Phylllis Naidoo was born in Estcourt, Natal, the daughter of Simon David, a teacher and principal.  In high school she became involved with the Friends of the Sick Association (FOSA) that had established a care centre and home for TB patients. After she matriculated from High School in 1945 she trained at King George V Hospital as a TB nurse aid.

She became involved with the Non-European Unity Movement in 1946. She later joined the Natal Indian Congress (NIC) where she met Nandha (Steve) Naidoo, George Sewpersadh, Dr Randeree and MD Naidoo and became involved in writing speeches for comrades. In 1958 she married MD Naidoo, a committed member of the SACP, and in 1961 she joined the Communist Party. She was banned in March 1966 and in 1967 MD was charged and sent to prison on Robben Island. Her banning orders were renewed until 1976.

She qualified as a lawyer in 1973 but could not practice until 1976 when her banning order was lifted.

On 23 July 1977, Phyllis escaped to Lesotho where she joined the ANC and became involved in welfare work: providing for children who had left South Africa, assisting members of the SACP and ANC to escape from South Africa and providing them with support in Lesotho.

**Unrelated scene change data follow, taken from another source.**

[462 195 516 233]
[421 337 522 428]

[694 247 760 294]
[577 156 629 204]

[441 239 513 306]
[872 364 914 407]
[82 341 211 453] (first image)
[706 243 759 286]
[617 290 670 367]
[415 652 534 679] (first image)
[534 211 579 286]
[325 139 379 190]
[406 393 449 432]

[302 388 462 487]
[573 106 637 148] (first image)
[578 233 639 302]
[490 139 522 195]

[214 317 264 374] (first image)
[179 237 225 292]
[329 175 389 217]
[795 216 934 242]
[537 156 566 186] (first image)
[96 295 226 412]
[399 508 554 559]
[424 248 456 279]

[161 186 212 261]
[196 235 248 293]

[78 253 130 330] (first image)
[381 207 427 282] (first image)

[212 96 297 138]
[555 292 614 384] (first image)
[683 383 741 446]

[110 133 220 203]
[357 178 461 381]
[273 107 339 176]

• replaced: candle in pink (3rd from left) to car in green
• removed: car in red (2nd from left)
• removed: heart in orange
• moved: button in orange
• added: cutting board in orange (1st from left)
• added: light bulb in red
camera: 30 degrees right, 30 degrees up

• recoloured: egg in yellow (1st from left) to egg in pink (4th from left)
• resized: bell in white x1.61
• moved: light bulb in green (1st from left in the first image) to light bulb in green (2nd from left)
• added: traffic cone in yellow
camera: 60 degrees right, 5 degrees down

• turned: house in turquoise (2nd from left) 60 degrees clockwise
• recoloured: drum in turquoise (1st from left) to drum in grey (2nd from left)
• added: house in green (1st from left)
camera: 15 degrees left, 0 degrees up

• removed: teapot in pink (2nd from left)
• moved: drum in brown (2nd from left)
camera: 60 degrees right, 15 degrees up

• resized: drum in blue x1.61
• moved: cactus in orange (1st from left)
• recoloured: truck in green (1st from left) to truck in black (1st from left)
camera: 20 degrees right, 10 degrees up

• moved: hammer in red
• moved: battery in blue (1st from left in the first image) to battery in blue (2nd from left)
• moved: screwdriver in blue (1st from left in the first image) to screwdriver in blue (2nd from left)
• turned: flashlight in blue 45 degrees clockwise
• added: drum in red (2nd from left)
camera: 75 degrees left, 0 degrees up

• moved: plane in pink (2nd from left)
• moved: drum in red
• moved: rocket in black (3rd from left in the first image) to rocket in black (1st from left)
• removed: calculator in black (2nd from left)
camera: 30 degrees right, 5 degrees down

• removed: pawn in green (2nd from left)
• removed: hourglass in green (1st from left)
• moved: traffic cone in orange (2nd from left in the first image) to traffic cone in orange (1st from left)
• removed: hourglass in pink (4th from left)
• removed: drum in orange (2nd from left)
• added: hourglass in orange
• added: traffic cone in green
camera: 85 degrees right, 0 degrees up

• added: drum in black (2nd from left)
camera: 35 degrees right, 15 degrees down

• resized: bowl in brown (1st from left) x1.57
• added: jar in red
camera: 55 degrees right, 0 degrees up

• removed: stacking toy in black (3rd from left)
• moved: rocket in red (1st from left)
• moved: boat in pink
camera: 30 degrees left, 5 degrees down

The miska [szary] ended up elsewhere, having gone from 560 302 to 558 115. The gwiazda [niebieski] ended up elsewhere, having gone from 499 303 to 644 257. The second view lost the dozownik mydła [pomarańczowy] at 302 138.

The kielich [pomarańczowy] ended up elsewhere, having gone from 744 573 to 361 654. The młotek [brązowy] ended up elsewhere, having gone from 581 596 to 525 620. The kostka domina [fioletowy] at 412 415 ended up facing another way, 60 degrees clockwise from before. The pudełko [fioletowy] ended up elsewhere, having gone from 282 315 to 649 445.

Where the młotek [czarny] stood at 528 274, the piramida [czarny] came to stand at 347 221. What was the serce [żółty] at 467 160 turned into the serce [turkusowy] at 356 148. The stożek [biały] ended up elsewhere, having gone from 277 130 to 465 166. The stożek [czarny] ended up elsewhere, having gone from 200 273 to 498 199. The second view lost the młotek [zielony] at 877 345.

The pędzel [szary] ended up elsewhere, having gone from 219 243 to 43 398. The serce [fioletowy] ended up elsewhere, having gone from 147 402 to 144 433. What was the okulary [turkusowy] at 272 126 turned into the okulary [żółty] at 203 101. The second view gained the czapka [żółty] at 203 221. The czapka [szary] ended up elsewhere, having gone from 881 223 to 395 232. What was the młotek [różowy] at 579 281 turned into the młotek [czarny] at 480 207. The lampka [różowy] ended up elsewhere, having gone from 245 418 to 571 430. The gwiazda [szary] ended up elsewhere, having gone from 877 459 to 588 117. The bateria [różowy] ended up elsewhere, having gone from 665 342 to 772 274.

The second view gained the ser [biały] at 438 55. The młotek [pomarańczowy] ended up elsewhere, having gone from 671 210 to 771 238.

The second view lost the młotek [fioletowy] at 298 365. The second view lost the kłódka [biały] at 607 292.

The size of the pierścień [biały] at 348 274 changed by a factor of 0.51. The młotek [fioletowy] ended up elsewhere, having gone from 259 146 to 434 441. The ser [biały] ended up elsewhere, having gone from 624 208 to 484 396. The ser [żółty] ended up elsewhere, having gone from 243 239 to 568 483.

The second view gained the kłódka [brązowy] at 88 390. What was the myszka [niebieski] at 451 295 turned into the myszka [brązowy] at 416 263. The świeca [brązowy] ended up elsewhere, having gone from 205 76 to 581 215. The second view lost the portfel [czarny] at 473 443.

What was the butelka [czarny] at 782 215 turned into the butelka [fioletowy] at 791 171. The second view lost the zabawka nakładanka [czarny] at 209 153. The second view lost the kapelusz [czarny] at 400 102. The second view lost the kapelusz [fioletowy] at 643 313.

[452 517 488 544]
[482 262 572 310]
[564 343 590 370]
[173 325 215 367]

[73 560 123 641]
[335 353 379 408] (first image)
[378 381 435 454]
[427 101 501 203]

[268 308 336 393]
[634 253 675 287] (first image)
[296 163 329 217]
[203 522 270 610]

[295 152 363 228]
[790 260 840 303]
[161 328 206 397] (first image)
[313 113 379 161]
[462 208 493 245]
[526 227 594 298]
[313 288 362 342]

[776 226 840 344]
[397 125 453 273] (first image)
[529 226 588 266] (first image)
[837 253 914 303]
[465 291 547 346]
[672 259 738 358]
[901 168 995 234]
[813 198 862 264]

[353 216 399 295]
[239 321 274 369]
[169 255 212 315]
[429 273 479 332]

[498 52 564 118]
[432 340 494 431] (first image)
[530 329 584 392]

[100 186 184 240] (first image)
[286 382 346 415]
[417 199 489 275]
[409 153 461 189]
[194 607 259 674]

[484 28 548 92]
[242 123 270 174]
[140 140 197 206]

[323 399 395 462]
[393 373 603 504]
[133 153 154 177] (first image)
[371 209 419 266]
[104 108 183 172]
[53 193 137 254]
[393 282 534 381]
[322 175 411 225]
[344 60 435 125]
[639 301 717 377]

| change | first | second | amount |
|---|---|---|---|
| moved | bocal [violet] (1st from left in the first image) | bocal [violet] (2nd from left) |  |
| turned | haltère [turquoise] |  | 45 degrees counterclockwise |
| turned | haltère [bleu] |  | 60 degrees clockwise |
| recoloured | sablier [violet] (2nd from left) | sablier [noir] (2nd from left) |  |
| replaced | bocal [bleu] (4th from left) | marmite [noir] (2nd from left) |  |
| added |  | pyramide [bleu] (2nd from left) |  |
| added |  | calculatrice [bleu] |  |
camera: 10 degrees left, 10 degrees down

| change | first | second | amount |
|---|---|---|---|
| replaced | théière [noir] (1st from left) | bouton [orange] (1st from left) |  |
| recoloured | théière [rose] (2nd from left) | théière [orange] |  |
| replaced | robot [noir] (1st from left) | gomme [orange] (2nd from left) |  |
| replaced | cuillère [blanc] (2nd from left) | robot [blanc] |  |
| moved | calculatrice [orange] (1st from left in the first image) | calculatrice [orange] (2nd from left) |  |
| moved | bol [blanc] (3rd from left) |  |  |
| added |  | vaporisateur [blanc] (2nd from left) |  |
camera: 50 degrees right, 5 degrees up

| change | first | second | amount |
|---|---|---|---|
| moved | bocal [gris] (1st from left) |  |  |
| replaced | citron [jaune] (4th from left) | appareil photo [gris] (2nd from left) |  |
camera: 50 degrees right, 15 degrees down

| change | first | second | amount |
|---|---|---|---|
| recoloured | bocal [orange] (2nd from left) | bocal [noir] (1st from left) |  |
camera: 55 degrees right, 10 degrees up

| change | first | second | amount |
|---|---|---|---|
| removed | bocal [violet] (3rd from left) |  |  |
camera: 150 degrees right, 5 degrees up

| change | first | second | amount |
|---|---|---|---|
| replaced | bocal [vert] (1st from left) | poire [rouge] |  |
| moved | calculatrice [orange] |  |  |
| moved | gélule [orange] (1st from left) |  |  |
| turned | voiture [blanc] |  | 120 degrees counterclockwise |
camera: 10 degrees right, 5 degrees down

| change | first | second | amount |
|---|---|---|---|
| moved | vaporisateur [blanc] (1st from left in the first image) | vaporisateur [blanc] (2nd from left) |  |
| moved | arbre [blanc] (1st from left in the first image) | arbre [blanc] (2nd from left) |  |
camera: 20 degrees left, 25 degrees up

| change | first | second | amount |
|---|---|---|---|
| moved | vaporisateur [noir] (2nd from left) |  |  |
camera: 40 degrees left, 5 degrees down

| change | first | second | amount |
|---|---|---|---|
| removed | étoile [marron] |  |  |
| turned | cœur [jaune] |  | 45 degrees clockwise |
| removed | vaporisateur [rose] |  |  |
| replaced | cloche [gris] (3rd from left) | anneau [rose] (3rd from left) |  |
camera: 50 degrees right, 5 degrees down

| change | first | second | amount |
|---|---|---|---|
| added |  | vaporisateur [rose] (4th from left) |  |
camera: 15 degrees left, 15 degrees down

While in Lesotho, Phyllis was Chief Legal Aid Counsel for the Lesotho Government but she was forced to leave Lesotho in 1983 when South African air strikes against Lesotho began and all its twelve borders were closed. SA wanted her out of Lesotho and warned the Lesotho government she would be killed. She had twenty-four hours to make her escape and on 9 September 1983 she fled and months later arrived in Zimbabwe. Despite more air strikes, she remained in Harare for seven years where she continued her political activities for MK, wrote speeches for comrades, taught at the Law Department of the University of Zimbabwe and helped people from South Africa find solutions to problems. She was actively involved in campaigning against the abuse of power by the apartheid government. She was particularly concerned with the prisoners, both political and criminal, on death row. She wrote Waiting to Die in Pretoria, which decried the inhumanity of capital punishment. She also put out a publication Le Rona Re Batho: An Account of the 1982 Maseru Massacre.

In 1990, she returned to South Africa and immediately went to visit prisoners on death row and Robben Island.

She now lives in Durban and continues to write and record the history of the struggle. Her latest publication is Footsteps in Grey Street.